Pour le général Lavigne, la question de doter l’armée de l’Air d’un drone spatial se posera un jour

Le 26 août dernier, le drone spatial américain X-37B a battu un record en dépassant les 720 jours passés dans l’espace, au cours de sa cinquième mission depuis sa première mise sur orbite, en 2010. Conçu par Boeing à partir du X-40, cet appareil, mis en oeuvre par le 30th Space Wing de l’US Air Force, demeure mystérieux. Si le Pentagone affirme qu’il s’agit d’une « plateforme pour des charges utiles expérimentales », la nature de ses missions est « assez délicate à interpréter », pour reprendre les mots du général Pascal Lebreton, ex-commandant interarmées de l’espace [CIE].

« On peut supputer beaucoup de choses, au-delà des expérimentations menées dans le cadre de ce que l’on appelle le service en orbite, qui permettra de réparer, réalimenter ou consolider des satellites dans l’espace, et donc d’améliorer leur durée de vie et leur intégrité. […] Disons que le X-37, comme d’autres, est certainement en mesure d’agir au-delà du seul domaine du service en orbite… C’est mon
interprétation personnelle, assez partagée », avait-il dit lors d’une audition parlementaire, en décembre 2017.

Le rapport sur les activités spatiales de défense, publié par les députés Olivier Becht et Stéphane Trompille, donne quelques élément supplémentaires. Ainsi, selon le Centre Opérationnel de Surveillance Militaire des Objets Spatiaux [COSMOS], et « à son stade actuel de développement », le X-37B « peut être analysé comme ayant une fonction de démonstrateur, voire d’engin de tests en orbite, notamment pour l’évolution des engins spatiaux dans les altitudes les moins pratiquées aujourd’hui, entre 80 kilomètres et 400 kilomètres d’altitude. »

En outre, ont ajouté les deux députés, il possible que le X-37B, qui a la forme d’une mini-navette spatiale, puisse servir « d’arme anti-satellite [s’il venait à être équipé d’un bras articulé, ou d’arme à énergie dirigée], d’engin de renseignement spatial ou de plateforme d’emport et de lancement de charges militaires. »

« Les rapporteurs ne peuvent pas exclure l’idée qu’un véhicule de ce type puisse même, un jour, emporter des missiles balistiques, ce qui serait d’ailleurs contraire au droit international dans sa rédaction en vigueur », lit-on encore dans le rapport de MM. Becht et Trompille.

Quoi qu’il en soit, disposer d’un tel engin hyper-manoeuvrant en orbite offrirait, selon les parlementaires, « d’importantes possibilités d’action dans l’espace, y compris à des fins militaires. »

▶ À faire
1. Restituez sans modification le passage du texte sur le drone X-37B qui commence à « En outre, ont » et se termine à « Becht et Trompille. ».
2. Répondez brièvement aux questions suivantes d'après le texte sur le drone X-37B.
(a) En quelle année le X-37B a-t-il été mis sur orbite pour la première fois ?
(b) Quelle unité de l'US Air Force met en œuvre cet appareil ?
(c) Selon le COSMOS, entre quelles altitudes se situent les altitudes les moins pratiquées aujourd'hui ?
3. Indiquez si chaque affirmation concorde avec le texte sur le drone X-37B, en répondant par oui ou par non et en citant les mots du texte qui permettent de trancher.
(a) Le X-37B a été conçu par Boeing à partir du X-40.
(b) Le général Lebreton s'est exprimé lors d'une audition parlementaire en décembre 2018.
(c) D'après les rapporteurs, emporter des missiles balistiques serait conforme au droit international en vigueur.
La liste ci-après n'a aucun rapport avec le texte sur le drone X-37B.

▶ Données fournies

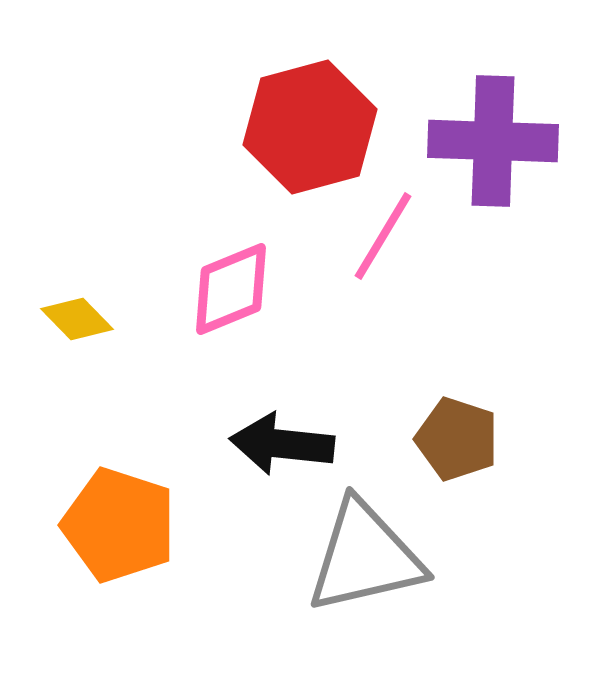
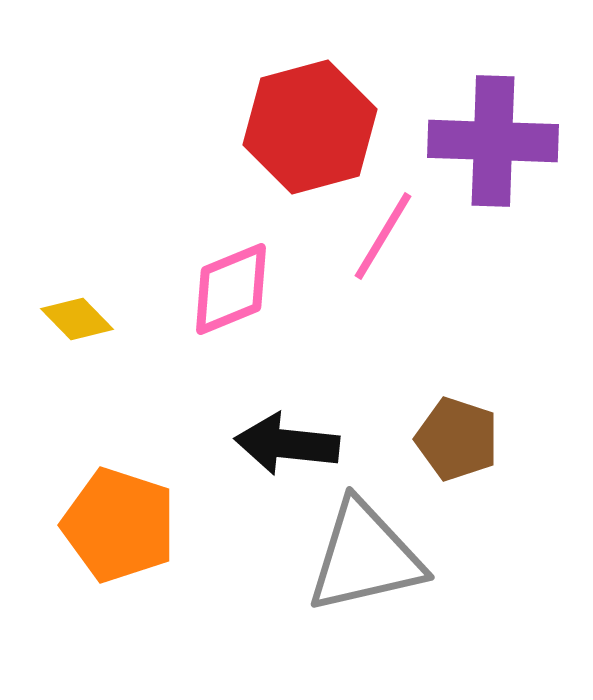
black arrow: moved 5 px right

▶ Corrigés des exercices
1.
En outre, ont ajouté les deux députés, il possible que le X-37B, qui a la forme d’une mini-navette spatiale, puisse servir « d’arme anti-satellite [s’il venait à être équipé d’un bras articulé, ou d’arme à énergie dirigée], d’engin de renseignement spatial ou de plateforme d’emport et de lancement de charges militaires. »

« Les rapporteurs ne peuvent pas exclure l’idée qu’un véhicule de ce type puisse même, un jour, emporter des missiles balistiques, ce qui serait d’ailleurs contraire au droit international dans sa rédaction en vigueur », lit-on encore dans le rapport de MM. Becht et Trompille.

2.
(a) En 2010.
(b) Le 30th Space Wing.
(c) Entre 80 kilomètres et 400 kilomètres d'altitude.

3.
(a) Oui : « Conçu par Boeing à partir du X-40 ».
(b) Non : « lors d’une audition parlementaire, en décembre 2017 ».
(c) Non : « ce qui serait d’ailleurs contraire au droit international dans sa rédaction en vigueur ».